◆ 任务说明
请判断下列三项陈述是否与加油站题解相符，逐项回答“是”或“否”，并原样引用文中起决定作用的字句：(a) 文中认为，总油量不足以支撑总里程时，无论如何都跑不下来；(b) 题目规定汽车出发时油箱是满的；(c) 题目保证解是唯一的。

### 题目

There are N gas stations along a circular route, where the amount of gas at station i is gas[i].

You have a car with an unlimited gas tank and it costs cost[i] of gas to travel from station i to its next station (i+1). You begin the journey with an empty tank at one of the gas stations.

Return the starting gas station’s index if you can travel around the circuit once, otherwise return -1.

Note: The solution is guaranteed to be unique.

### 贪心算法, 复杂度 $O(n^2)$

#### 代码

public class Solution {
public int canCompleteCircuit(int[] gas, int[] cost) {
if (gas.length == 0 || cost.length == 0 || gas.length != cost.length) { return -1; }
int size = gas.length;
outFor:
for (int i = 0; i < size; i++) {
int tankRemain = 0;
for (int j = 0, cur = i; j < size; j++, cur = (++cur)%size) {
tankRemain = tankRemain + gas[cur] - cost[cur];
if (tankRemain < 0) { continue outFor; }
}
return i;
}
return -1;
}
}


### 表驱动优化, 复杂度 $O(n^2)$

gas: [10,  8,  7,  11,  20,  5]
cost:[ 7, 20, 11,   4,   5, 10]
---------------------------------
diff:[ 3,-12, -4,   7,  15, -5]


#### 代码

public class Solution {
public int canCompleteCircuit(int[] gas, int[] cost) {
if (gas.length == 0 || cost.length == 0 || gas.length != cost.length) { return -1; }
int size = gas.length;
int[] diff = new int[size]; // 每个站的独立盈亏表
for (int i = 0; i < size; i++) {
diff[i] = gas[i] - cost[i];
}
outFor:
for (int i = 0; i < size; i++) {
int tankRemain = 0;
for (int j = 0, cur = i; j < size; j++,cur++) {
if (cur == size) { cur = 0; }
tankRemain = tankRemain + diff[cur];
if (tankRemain < 0) { continue outFor; } // 赤字
}
return i;
}
return -1;
}
}


### 一些进一步的推论

1. 如果总油量，不足以支撑总里程，无论如何都是跑不下来的。
2. 反之，如果总油量足够跑完全程，那么我们总是能够找到一条能够跑下来的路线。
3. 当开到某处油量不够，整段路的总收益为负。可以直接跳过这段，从下一个加油站开始从新探索。

gas: [10,  8,  7,  11,  20,  5]
cost:[ 7, 20, 11,   4,   5, 10]
---------------------------------
diff:[ 3,-12, -4,   7,  15, -5]


#### 代码

public class Solution {
public int canCompleteCircuit(int[] gas, int[] cost) {
if (gas.length == 0 || cost.length == 0 || gas.length != cost.length) { return -1; }
int size = gas.length;
int[] diff = new int[size];
int globalSum = 0;
for (int i = 0; i < size; i++) {
diff[i] = gas[i] - cost[i];
globalSum += diff[i];
}
if (globalSum < 0) { return -1; } // 如果总油量不够跑全程，迅速失败
outFor:
for (int i = 0; i < size; i++) {
int tankRemain = 0;
for (int cur = i; cur < i+size; cur++) {
tankRemain += diff[cur%size];
if (tankRemain < 0) {
i = cur; // 根据推论3，跳过整段总收益为负的里程。
continue outFor;
}
}
return i;
}
return -1;
}
}

◆ 待研究数据
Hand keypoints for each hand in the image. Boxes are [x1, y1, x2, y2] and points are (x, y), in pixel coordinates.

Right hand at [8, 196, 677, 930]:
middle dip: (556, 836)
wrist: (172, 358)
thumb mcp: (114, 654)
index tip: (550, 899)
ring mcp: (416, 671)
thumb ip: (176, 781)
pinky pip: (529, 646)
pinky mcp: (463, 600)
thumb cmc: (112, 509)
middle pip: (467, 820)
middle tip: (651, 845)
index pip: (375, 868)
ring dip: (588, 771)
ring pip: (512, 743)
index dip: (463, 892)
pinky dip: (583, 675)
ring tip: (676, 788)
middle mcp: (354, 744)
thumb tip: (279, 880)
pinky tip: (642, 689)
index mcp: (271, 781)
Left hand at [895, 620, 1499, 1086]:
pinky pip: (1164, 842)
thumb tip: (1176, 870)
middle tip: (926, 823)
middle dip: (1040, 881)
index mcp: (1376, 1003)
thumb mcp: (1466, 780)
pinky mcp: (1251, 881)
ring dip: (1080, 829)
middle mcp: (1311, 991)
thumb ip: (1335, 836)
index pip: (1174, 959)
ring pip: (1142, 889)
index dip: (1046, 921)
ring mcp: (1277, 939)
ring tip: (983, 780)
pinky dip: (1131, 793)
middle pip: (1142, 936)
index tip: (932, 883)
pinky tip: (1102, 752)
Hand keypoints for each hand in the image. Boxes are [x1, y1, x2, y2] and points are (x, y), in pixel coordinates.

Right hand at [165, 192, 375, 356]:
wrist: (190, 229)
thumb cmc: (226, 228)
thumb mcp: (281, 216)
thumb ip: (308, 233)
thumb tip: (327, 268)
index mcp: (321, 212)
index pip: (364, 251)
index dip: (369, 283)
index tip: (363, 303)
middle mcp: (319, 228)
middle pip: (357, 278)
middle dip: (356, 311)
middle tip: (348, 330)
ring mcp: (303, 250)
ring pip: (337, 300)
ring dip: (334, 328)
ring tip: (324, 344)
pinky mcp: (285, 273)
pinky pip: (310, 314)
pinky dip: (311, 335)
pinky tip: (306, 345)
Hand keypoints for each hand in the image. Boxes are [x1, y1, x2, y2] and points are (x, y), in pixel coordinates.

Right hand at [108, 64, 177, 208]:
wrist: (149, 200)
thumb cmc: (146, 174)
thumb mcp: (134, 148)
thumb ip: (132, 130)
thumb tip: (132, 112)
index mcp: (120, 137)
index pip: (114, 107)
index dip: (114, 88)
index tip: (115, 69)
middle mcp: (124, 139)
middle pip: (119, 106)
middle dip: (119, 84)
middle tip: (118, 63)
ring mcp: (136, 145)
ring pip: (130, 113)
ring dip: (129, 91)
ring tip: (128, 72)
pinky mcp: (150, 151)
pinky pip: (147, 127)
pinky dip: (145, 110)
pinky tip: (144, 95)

◆ 任务解答
(a) 是：“如果总油量，不足以支撑总里程，无论如何都是跑不下来的。”
(b) 否：“You begin the journey with an empty tank at one of the gas stations.”
(c) 是：“The solution is guaranteed to be unique.”